**PROVIDED DATA:**
#####

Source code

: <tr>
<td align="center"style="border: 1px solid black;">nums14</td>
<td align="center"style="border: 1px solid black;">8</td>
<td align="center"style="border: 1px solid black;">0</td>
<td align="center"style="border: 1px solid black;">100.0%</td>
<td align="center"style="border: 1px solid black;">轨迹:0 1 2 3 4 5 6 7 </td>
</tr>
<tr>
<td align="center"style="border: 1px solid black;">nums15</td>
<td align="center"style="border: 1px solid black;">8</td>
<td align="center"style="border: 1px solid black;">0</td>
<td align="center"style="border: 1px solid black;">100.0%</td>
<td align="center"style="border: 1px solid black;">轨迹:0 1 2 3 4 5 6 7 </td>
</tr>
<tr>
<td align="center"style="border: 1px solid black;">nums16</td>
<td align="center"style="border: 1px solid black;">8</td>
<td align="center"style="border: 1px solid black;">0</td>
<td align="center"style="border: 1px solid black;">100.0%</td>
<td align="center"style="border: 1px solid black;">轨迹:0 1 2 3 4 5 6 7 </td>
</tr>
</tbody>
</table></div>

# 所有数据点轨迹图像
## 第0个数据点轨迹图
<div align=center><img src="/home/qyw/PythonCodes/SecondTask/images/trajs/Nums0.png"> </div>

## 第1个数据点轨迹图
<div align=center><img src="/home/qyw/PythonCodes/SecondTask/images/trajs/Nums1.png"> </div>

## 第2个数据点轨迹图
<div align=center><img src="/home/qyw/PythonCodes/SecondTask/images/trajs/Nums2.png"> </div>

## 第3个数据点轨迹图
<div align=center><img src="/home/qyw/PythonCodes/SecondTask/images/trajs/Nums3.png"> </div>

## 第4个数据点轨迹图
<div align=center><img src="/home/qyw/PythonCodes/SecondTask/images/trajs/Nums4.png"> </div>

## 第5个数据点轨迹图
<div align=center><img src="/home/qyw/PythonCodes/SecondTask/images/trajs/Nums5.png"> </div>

#####

**WORK INSTRUCTION:**
Copy out the full set of records precisely, leaving nothing out.

**EXERCISE RESPONSE:**
Source code

: <tr>
<td align="center"style="border: 1px solid black;">nums14</td>
<td align="center"style="border: 1px solid black;">8</td>
<td align="center"style="border: 1px solid black;">0</td>
<td align="center"style="border: 1px solid black;">100.0%</td>
<td align="center"style="border: 1px solid black;">轨迹:0 1 2 3 4 5 6 7 </td>
</tr>
<tr>
<td align="center"style="border: 1px solid black;">nums15</td>
<td align="center"style="border: 1px solid black;">8</td>
<td align="center"style="border: 1px solid black;">0</td>
<td align="center"style="border: 1px solid black;">100.0%</td>
<td align="center"style="border: 1px solid black;">轨迹:0 1 2 3 4 5 6 7 </td>
</tr>
<tr>
<td align="center"style="border: 1px solid black;">nums16</td>
<td align="center"style="border: 1px solid black;">8</td>
<td align="center"style="border: 1px solid black;">0</td>
<td align="center"style="border: 1px solid black;">100.0%</td>
<td align="center"style="border: 1px solid black;">轨迹:0 1 2 3 4 5 6 7 </td>
</tr>
</tbody>
</table></div>

# 所有数据点轨迹图像
## 第0个数据点轨迹图
<div align=center><img src="/home/qyw/PythonCodes/SecondTask/images/trajs/Nums0.png"> </div>

## 第1个数据点轨迹图
<div align=center><img src="/home/qyw/PythonCodes/SecondTask/images/trajs/Nums1.png"> </div>

## 第2个数据点轨迹图
<div align=center><img src="/home/qyw/PythonCodes/SecondTask/images/trajs/Nums2.png"> </div>

## 第3个数据点轨迹图
<div align=center><img src="/home/qyw/PythonCodes/SecondTask/images/trajs/Nums3.png"> </div>

## 第4个数据点轨迹图
<div align=center><img src="/home/qyw/PythonCodes/SecondTask/images/trajs/Nums4.png"> </div>

## 第5个数据点轨迹图
<div align=center><img src="/home/qyw/PythonCodes/SecondTask/images/trajs/Nums5.png"> </div>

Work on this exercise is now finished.